Scheme redefine a list...

Question

I have a list called hand and another one called deck, the main goal here is to take the first card (or element ) in the list deck and put it in the list hand when i call the fnction draw...

> (draw hand deck)
(2 C)
> (draw hand deck)
(2 C) (3 H) 
> (draw hand deck)
(2 C) (3 H) (K D)

but everytime i call it the hand never changes value... I'm clueless is there a way like in O-Object to change the content of hand permenantly?

and i initialy define hand empty because the player has no card to start.

(define hand '())

Answer 1

You cannot change the contents of a list, but you can change which list a name refers to. So:

(let ((some-list '("post")))
 (display "initially: ")
 (display some-list)
 (newline)
 (set! some-list (cons "first" some-list))
 (display "added first: ")
 (display some-list)
 (newline)
 (set! some-list '(a completely new list))
 (display "finally: ")
 (display some-list)
 (newline)
 some-list)

Now each of the lists '("post") '("first" "post") and '(a completely new list) are unchangeable ("immutable") lists, but the name some-list first points to one, then another, then the third.

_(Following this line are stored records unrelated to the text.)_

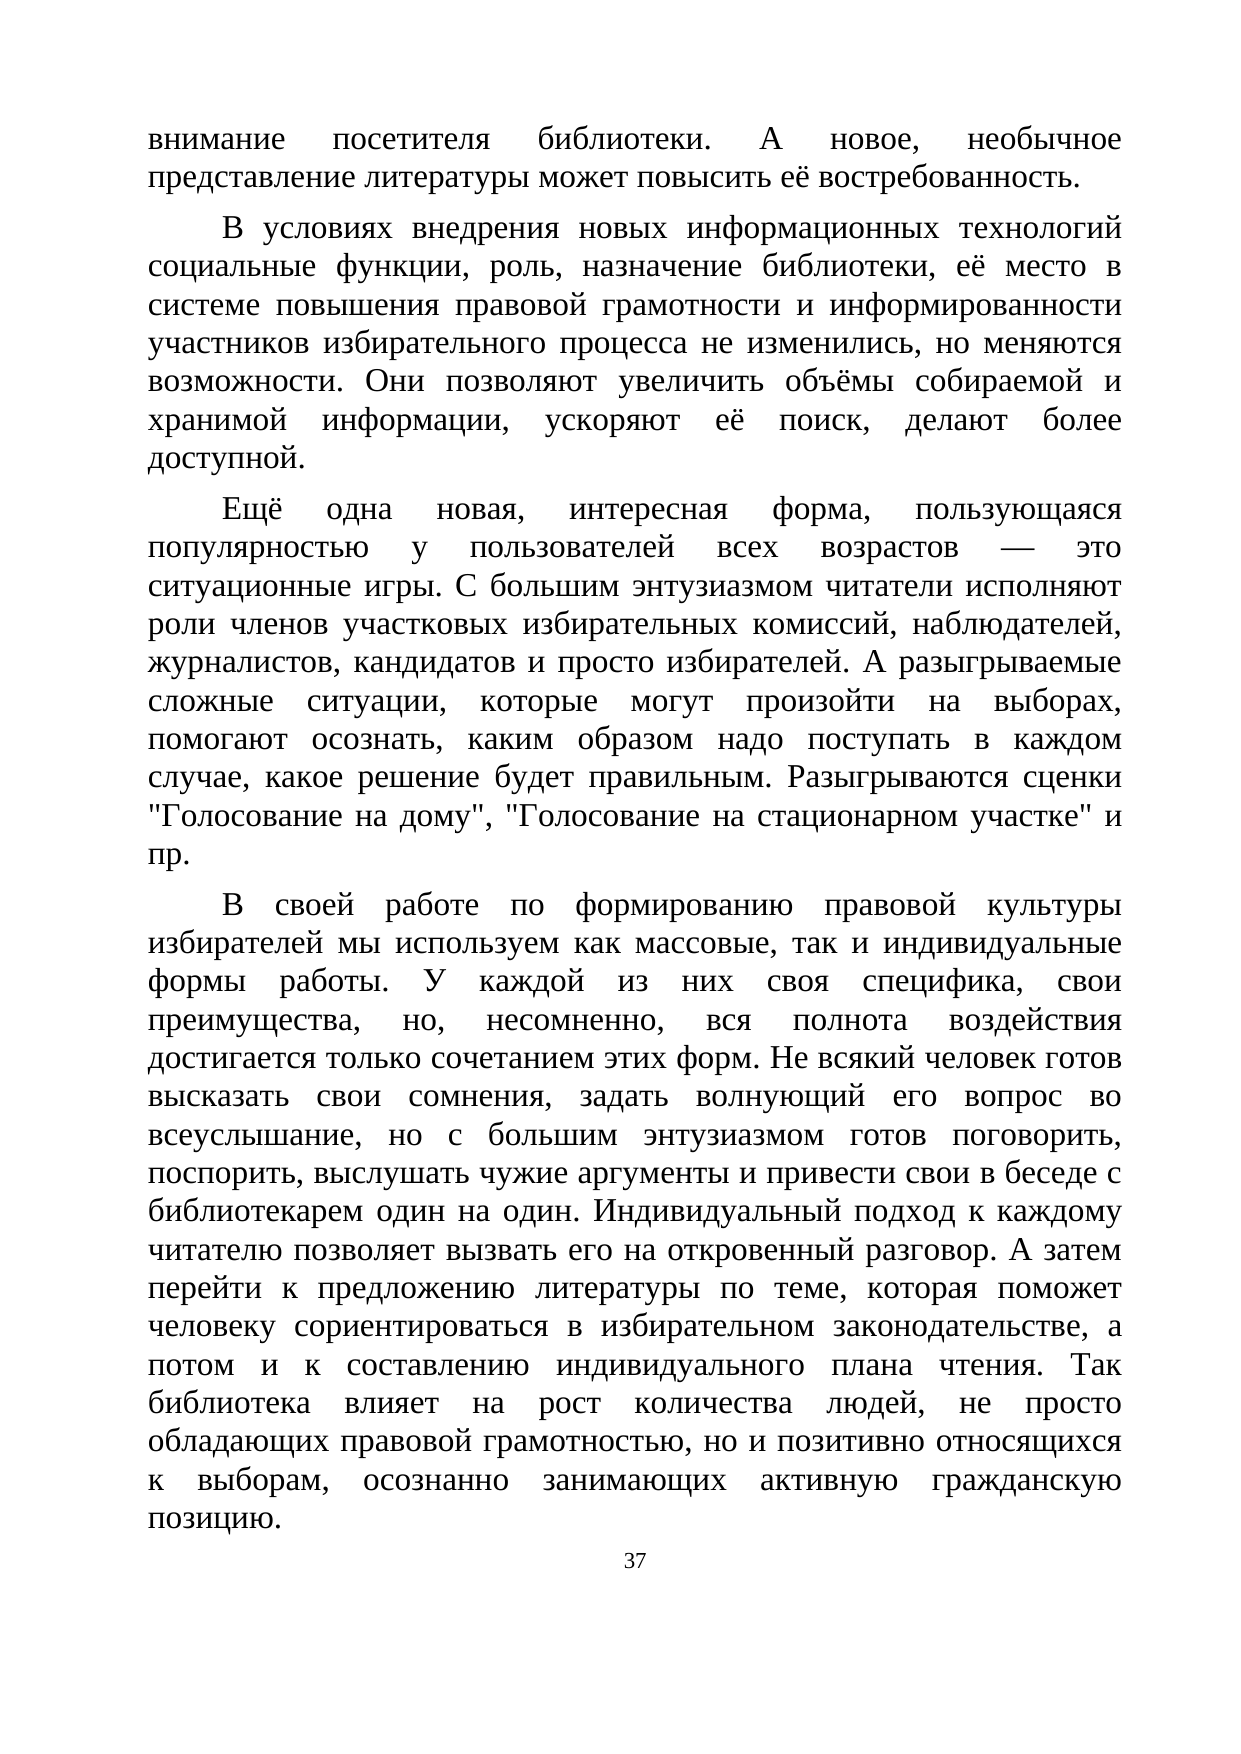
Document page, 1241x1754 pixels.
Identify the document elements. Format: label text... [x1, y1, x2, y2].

text Развитие новых технологий позволяет предлагать вниманию читателей такую форму, как электронная книжная выставка. Представленная в открытом просмотре в читальном зале библиотеки, она не только привлекает внимание посетителей к теме, но и раскрывает фонд библиотеки, помогает донести до читателя информацию о наличествующей литературе по правовым знаниям, заинтересовать его, побудить ознакомиться с предложенным изданием. Правильное оформление слайда, негромкая, ненавязчивая музыка помогут привлечь и удержать внимание посетителя библиотеки. А новое, необычное представление литературы может повысить её востребованность. [148, 118, 1122, 195]
text Ещё одна новая, интересная форма, пользующаяся популярностью у пользователей всех возрастов — это ситуационные игры. С большим энтузиазмом читатели исполняют роли членов участковых избирательных комиссий, наблюдателей, журналистов, кандидатов и просто избирателей. А разыгрываемые сложные ситуации, которые могут произойти на выборах, помогают осознать, каким образом надо поступать в каждом случае, какое решение будет правильным. Разыгрываются сценки "Голосование на дому", "Голосование на стационарном участке" и пр. [148, 488, 1122, 871]
text В своей работе по формированию правовой культуры избирателей мы используем как массовые, так и индивидуальные формы работы. У каждой из них своя специфика, свои преимущества, но, несомненно, вся полнота воздействия достигается только сочетанием этих форм. Не всякий человек готов высказать свои сомнения, задать волнующий его вопрос во всеуслышание, но с большим энтузиазмом готов поговорить, поспорить, выслушать чужие аргументы и привести свои в беседе с библиотекарем один на один. Индивидуальный подход к каждому читателю позволяет вызвать его на откровенный разговор. А затем перейти к предложению литературы по теме, которая поможет человеку сориентироваться в избирательном законодательстве, а потом и к составлению индивидуального плана чтения. Так библиотека влияет на рост количества людей, не просто обладающих правовой грамотностью, но и позитивно относящихся к выборам, осознанно занимающих активную гражданскую позицию. [148, 884, 1122, 1536]
text В условиях внедрения новых информационных технологий социальные функции, роль, назначение библиотеки, её место в системе повышения правовой грамотности и информированности участников избирательного процесса не изменились, но меняются возможности. Они позволяют увеличить объёмы собираемой и хранимой информации, ускоряют её поиск, делают более доступной. [148, 207, 1122, 476]
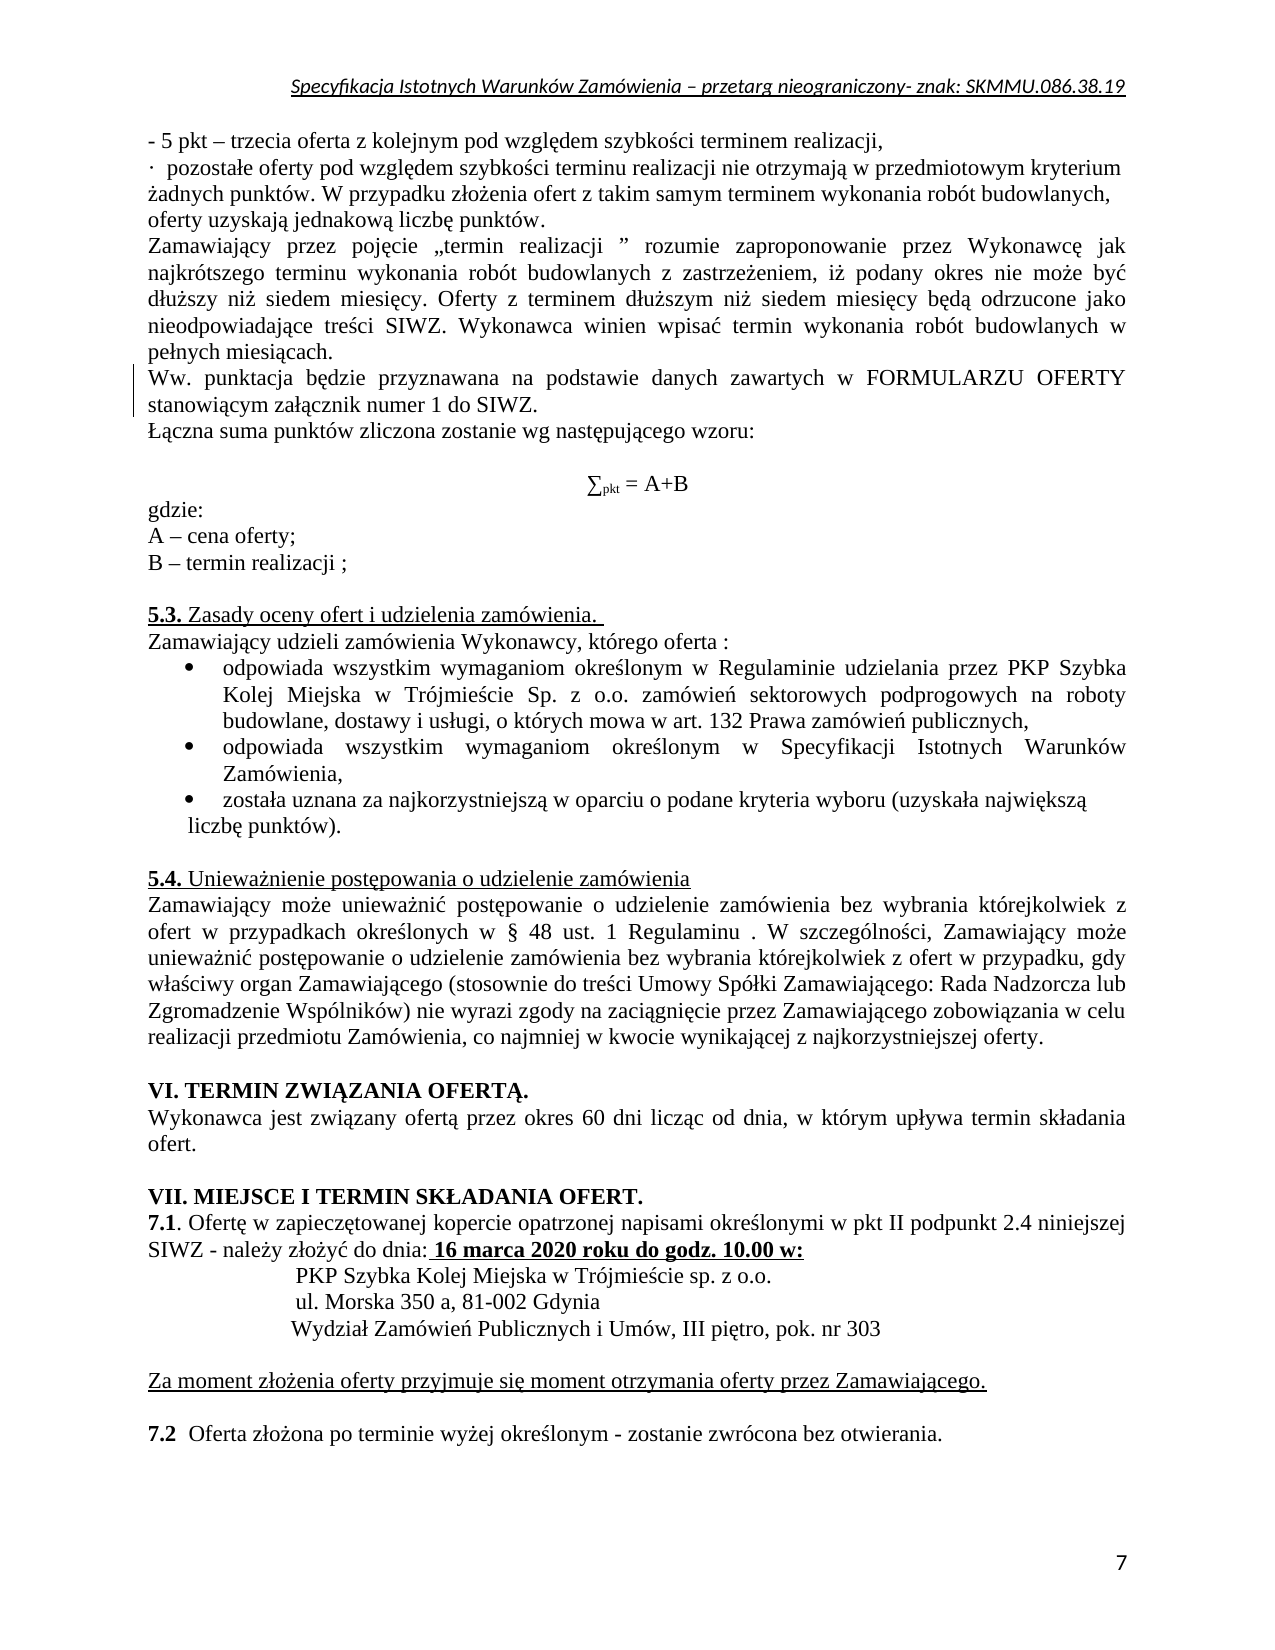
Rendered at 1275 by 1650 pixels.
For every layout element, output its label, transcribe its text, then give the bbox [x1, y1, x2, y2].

Caveat: For many problems, you will want to avoid set! and try to think about the problem a different way. For example, if you work with worlds and universes for your game, http://pre.plt-scheme.org/plt/doc/teachpack/2htdpuniverse.html then you'll want your updaters to return a new state of the world rather than using set! to modify the old one.

Answer 2

Oh, and next you will find that changing what list a name refers to inside a function will not change what the name refers to from the perspective of whoever called the function. So:

(define (foo lst)
  (set! lst '(hi))
  (display "within foo: ")
  (display lst)
  (newline)
  lst)
(define my-list '(hello))
(foo my-list)
(display "after foo: ") 
(display my-list)
(newline)
(set! my-list (foo my-list))
(display "using the result of foo: ")
(display my-list)
(newline)

Answer 3

A functional solution, with draw being side-effect free:

;; Returns a cons whose car will be the new hand and cdr being the
;; rest of the original deck
(define (draw deck hand)
    (if (not (null? deck))
        (cons (cons (car deck) hand) (cdr deck))
        (cons hand ())))

;; Gets the new hand from the cons returned by draw.
(define (hand cards) (car cards))

;; Gets the new deck from the cons returned by draw.
(define (deck cards) (cdr cards))

;; test
(define cards (draw '(1 2 3 4 5) ()))
cards
=> ((1) 2 3 4 5)
(hand cards)
=> (1)
(deck cards)
=> (2 3 4 5)
;; draw again
(set! cards (draw (deck cards) (hand cards)))
cards
=> ((2 1) 3 4 5)
(hand cards)
=> (2 1)
(deck cards)
=> (3 4 5)

Answer 4

Vijay has the best solution for Scheme. However, if you really want to make this work by changing the lists permanently, you'll need to use set-car! and set-cdr!. This is not natural in Scheme, and requires a couple of hacks to make it work:

First define hand and deck:

(define hand '(dummy))
(define deck '((2 C) (3 H) (K D)))

hand has to start with an existing element so that it has some existing list structure to modify. You can't use set-car! and set-cdr! with nil ( '() ).

Now write draw:

(define (draw from to)
  ; push the top element of `from` onto `to`
  (set-cdr! to (copy to))
  (set-car! to (car from))
  ; pop the top element of `from` off
  (set-car! deck (cadr deck))
  (set-cdr! deck (cddr deck)))
; also we need to define copy
(define (copy l)
  (map (lambda (x) x) l))

This means the last element of your hand will always be dummy. It would be better to add a check for the initial case and overwrite it instead of pushing:

(define (draw from to)
  ; push the top element of `from` onto `to` (just overwrite the first time)
  (when (pair? (cdr to))
    (set-cdr! to (copy to)))
  (set-car! to (car from))
  ; pop the top element of `from` off
  (set-car! deck (cadr deck))
  (set-cdr! deck (cddr deck)))

Also you should check that from isn't empty before doing anything.